Codzienność

Codzienność

środa, 11 lutego 2015

Odwilż, fotki ze spaceru, ćwiczenia i problemy Megusi...


Od wczoraj odwilż. Kapie z dachu jak w marcu. Śnieg znika błyskawicznie. Jest ciepło, ale nie ma słońca. Zrobiło się szaro i ponuro. A jeszcze kilka dni temu świeciło słońce i padał śnieg. Wybrałam się na spacer, żeby pocieszyć się trochę śweżym śniegiem i bajkowym krajobrazem. Zrobiłam trochę zdjęć. Było tak pięknie. Gałązki drzew i krzewów, obsypane bielą wdzięcznie się zwieszały, a samochody nie zdołały rozjeździć śniegu na ulicy. Okolica wyglądała jak wieś. Kocham taką zimę - białą i z lekkim mrozem.










Od wczoraj znowu jestem na Dukanie, a od kilku dni  zaczęłam się ruszać. Ćwiczę po15 minut co dzień lub co drugi. Ćwiczenia są proste i nieforsowne, bo muszę na siebie uważać ze względu na skoki ciśnienia. Pedałuję też na rowerku stacjonarnym. Kondycję mam fatalną, ale i tak lepszą niż myślałam, że mam. Na razie jestem zadowolona, choć ćwiczę bez enuzjazmu. Znalazłam fajne ćwiczenia na You tube. Filmów jest kilka i powoli się uczę jak ćwczenia prawidłowo wykonywać. Myślę też o jodze. Kiedyś ją trochę ćwiczyłam. Miałam książkę, ale niestety koty szelmy mi pogryzły. Chyba będę musiała kupić nową. No chyba, że znajdę filmy na You tube... Interesuje mnie też pilates, ale to trudne ćwiczenia dla mnie. Nie potrafię utrzymać równowagi...

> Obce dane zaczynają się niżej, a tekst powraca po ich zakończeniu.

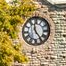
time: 11:24
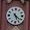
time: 5:21
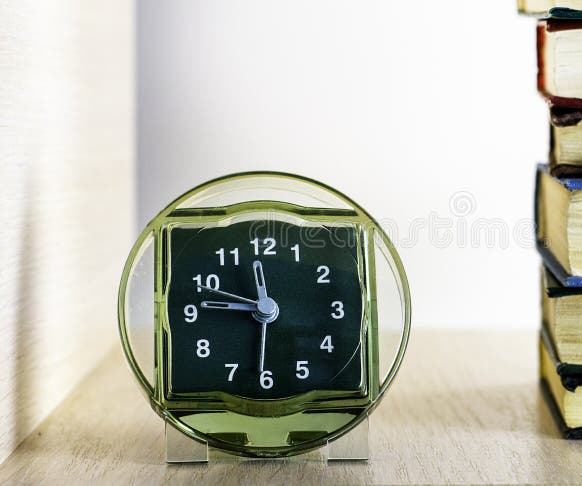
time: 11:46
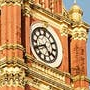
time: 4:40
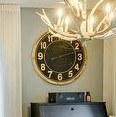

                                    



Megusia chyba znowu ma zapalenie dziąseł. Po zabiegu zostało jej 8 ząbków i dziąsła były wyleczone. Niestety infekcja wróciła. Już nie ma dla niej leków. Wszystkie brała. Pomagają na krótko i wszystko zaczyna się od nowa. Już nie wiem co robić. Weterynarz leków dla ludzi mi przepisać nie chce, a koteczka chyba cierpi, bo języczek czasem na wierzchu trzyma. Do innego weterynarza nie mam jak dotrzeć bez samochodu. No i gwarancji nie mam, że leki przepisze. Mam problem...

4 komentarze:

  1. Agato, mieszkasz w pięknej dzielnicy. Blisko las, same domki, zazdroszczę. A ćwiczyć trzeba, choć jak widzą masz problematyczną górną partię ciała. Nawet bym tak wolała. Móc pokazać nogi.

    OdpowiedzUsuń
  2. Ale piękna zima, tęsknię za taką!

    OdpowiedzUsuń
  3. Spróbowałam i ...mój kręgosłup, moje dłonie...ałała!

    OdpowiedzUsuń
  4. Pięknie i bialo jeszcze u Ciebie. Porównując zdjęcie na banerku i te ze spaceru to widać bardzo dobrze efekt odchudzania . Jak włączysz do diety dodatkowo te ćwiczenia to waga jeszcze bardziej spadnie. Szkoda kotki bardzo. Nowa fryzura jest ok. Pozdrawiam cieplutko.